Noting that FMLA “care” includes psychological as well as physical assistance to a covered family member, this holding seems to suggest that taking FMLA to care for another includes providing a “mental boost” to that person. Apparently looking after grandkids gives such a boost; it’s anyone’s guess what other actions could qualify. Judge Easterbrook seemed to acknowledge these potential arguments, stating, “Doubtless some forms of familial assistance are too tangential to hold out a prospect of psychological benefits to a covered relative, but Harbor Crest does not contend that Gienapp’s aid was too slight to qualify.” It seems inevitable the “mental boost” language will be used repeatedly in the future by employees seeking to expand their FMLA leave rights.

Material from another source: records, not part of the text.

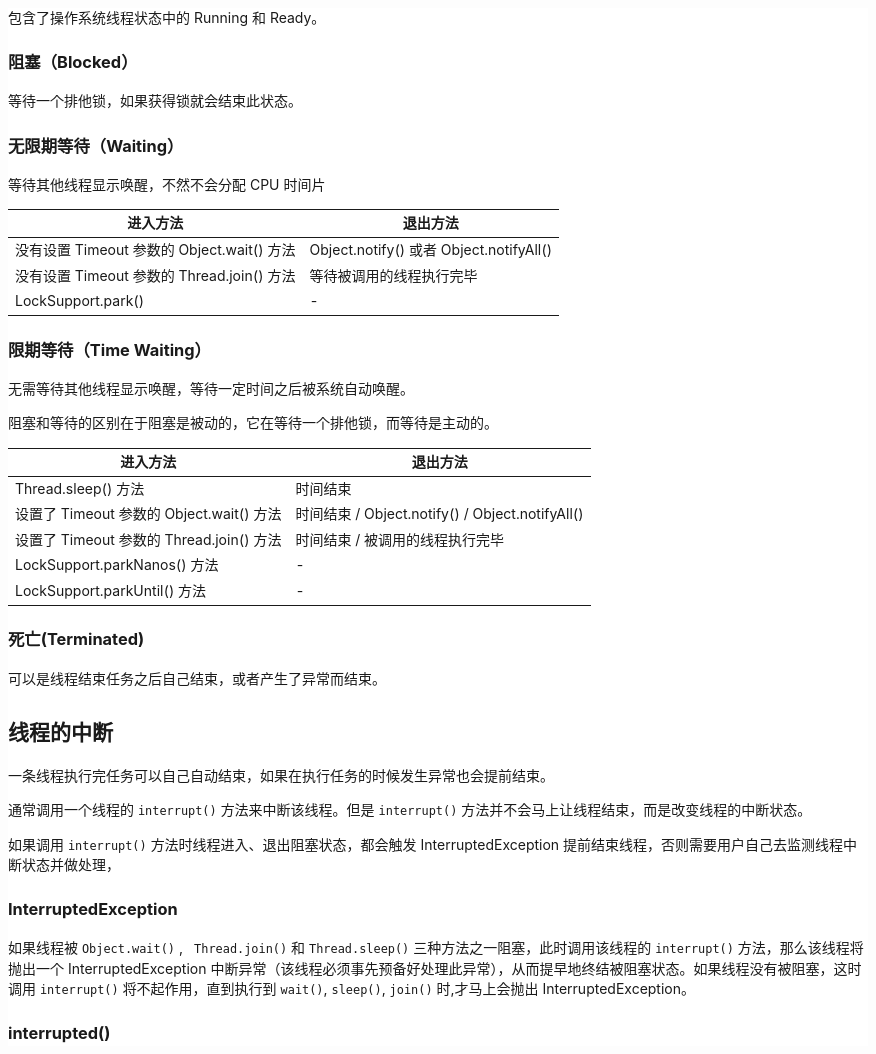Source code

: 包含了操作系统线程状态中的 Running 和 Ready。

### 阻塞（Blocked）

等待一个排他锁，如果获得锁就会结束此状态。

### 无限期等待（Waiting）

等待其他线程显示唤醒，不然不会分配 CPU 时间片

| 进入方法                                   | 退出方法                                |
| ------------------------------------------ | --------------------------------------- |
| 没有设置 Timeout 参数的 Object.wait() 方法 | Object.notify() 或者 Object.notifyAll() |
| 没有设置 Timeout 参数的 Thread.join() 方法 | 等待被调用的线程执行完毕                |
| LockSupport.park()                         | -                                       |

### 限期等待（Time Waiting）

无需等待其他线程显示唤醒，等待一定时间之后被系统自动唤醒。

阻塞和等待的区别在于阻塞是被动的，它在等待一个排他锁，而等待是主动的。

| 进入方法                                 | 退出方法                                        |
| ---------------------------------------- | ----------------------------------------------- |
| Thread.sleep() 方法                      | 时间结束                                        |
| 设置了 Timeout 参数的 Object.wait() 方法 | 时间结束 / Object.notify() / Object.notifyAll() |
| 设置了 Timeout 参数的 Thread.join() 方法 | 时间结束 / 被调用的线程执行完毕                 |
| LockSupport.parkNanos() 方法             | -                                               |
| LockSupport.parkUntil() 方法             | -                                               |

### 死亡(Terminated)

可以是线程结束任务之后自己结束，或者产生了异常而结束。

## 线程的中断

一条线程执行完任务可以自己自动结束，如果在执行任务的时候发生异常也会提前结束。

通常调用一个线程的 `interrupt()` 方法来中断该线程。但是 `interrupt()` 方法并不会马上让线程结束，而是改变线程的中断状态。

如果调用 `interrupt()` 方法时线程进入、退出阻塞状态，都会触发 InterruptedException 提前结束线程，否则需要用户自己去监测线程中断状态并做处理，

### InterruptedException

如果线程被  `Object.wait()` , ` Thread.join()` 和 `Thread.sleep()` 三种方法之一阻塞，此时调用该线程的 `interrupt()` 方法，那么该线程将抛出一个  InterruptedException 中断异常（该线程必须事先预备好处理此异常），从而提早地终结被阻塞状态。如果线程没有被阻塞，这时调用 `interrupt()` 将不起作用，直到执行到 `wait()`, `sleep()`, `join()` 时,才马上会抛出 InterruptedException。

### interrupted()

I have found in my practice that administering workplace leave is the most frustrating part of an HR representative’s or in-house employment attorney’s job. This decision only adds to the confusion about when leave should be granted, how much leave is permitted, and when leave becomes so long or so indefinite that the employer can terminate the employment. It’s still true that an employee is not entitled to FMLA leave to care for a grandchild who has a serious health condition, but even when the leave request is to care for someone actually covered by the statute (parent, spouse, child), employers would be wise to take an expansive approach to what it means to provide “care.”